The author is not the best writer around, as there is still a raw, unpolished, and even stilted feel to her narrative here, but she knows how to use words to set up effective and moving moments. Consider the prologue, when our heroine Dani Peterson receives news that the plane her husband is piloting has just crashed. The sentences run for miles, and there is a general disjointed feel to the whole thing. But that’s exactly what that prologue should be, as it is the first person narration of someone who is seized by a myriad of emotions ranging from fear to desperation.

The story is pretty simple: a year after losing her husband, Dani and her late husband’s co-pilot Alex “Easy” Rogers begin to explore the feelings between them. Easy has always been attracted to his friend’s wife, and now, he’s feeling guilty over wanting to move into that spot in Dani’s heart that was previously reserved for his friend. As for Dani, she is afraid of losing another man to the job. That’s basically the story. No bombs, no terrorists, just two people trying to figure out how they can be happy together.

As I’ve mentioned earlier, the author has a tendency to create melodramatic scenes to convey tenderness or angst, and generally, these scenes work. But there are also scenes that feel very staged, as if they are performed by actors in a way that feel too rehearsed, hence the artificial feeling now and then. For the most part, though, the emotions feel scorchingly real. From the awkwardness to the guilt to the confusion, the relationship between Dani and Easy resembles something that can easily happen in real life. Dani and Easy feel like real people too, although they are naturally hotter and more capable of having hours of multi-orgasmic sex than any of us mortals.

And because the feels feel real, reading On Broken Wings is a pleasure.
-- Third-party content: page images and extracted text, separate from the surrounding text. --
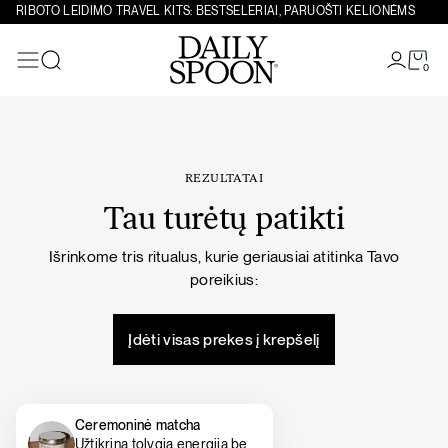
Eiti prie turinio
RIBOTO LEIDIMO TRAVEL KITS: BESTSELERIAI, PARUOŠTI KELIONĖMS
0
Paieška
REZULTATAI
Tau turėtų patikti
Išrinkome tris ritualus, kurie geriausiai atitinka Tavo
poreikius:
Įdėti visas prekes į krepšelį
Ceremoninė matcha
Užtikrina tolygią energiją be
In fact, I have such a good time sighing and living through all those ups and downs of our main characters that I’m tempted to give this one five oogies. The only thing stopping me is that over the top maudlin epilogue. Maudlin is one thing, but that epilogue also – either deliberately or inadvertently, the jury is still out there – unnecessarily bigs up Easy at the expense of Dani’s poor dead husband. It practically skewers the poor dead man’s fertility as well as emotional connection to Dani. Come on, the man is now dead, he doesn’t deserve that, surely?

Still, for a story that has characters with names like Merlin and Easy, and can still hit me hard in the gut, this one is quite the thing.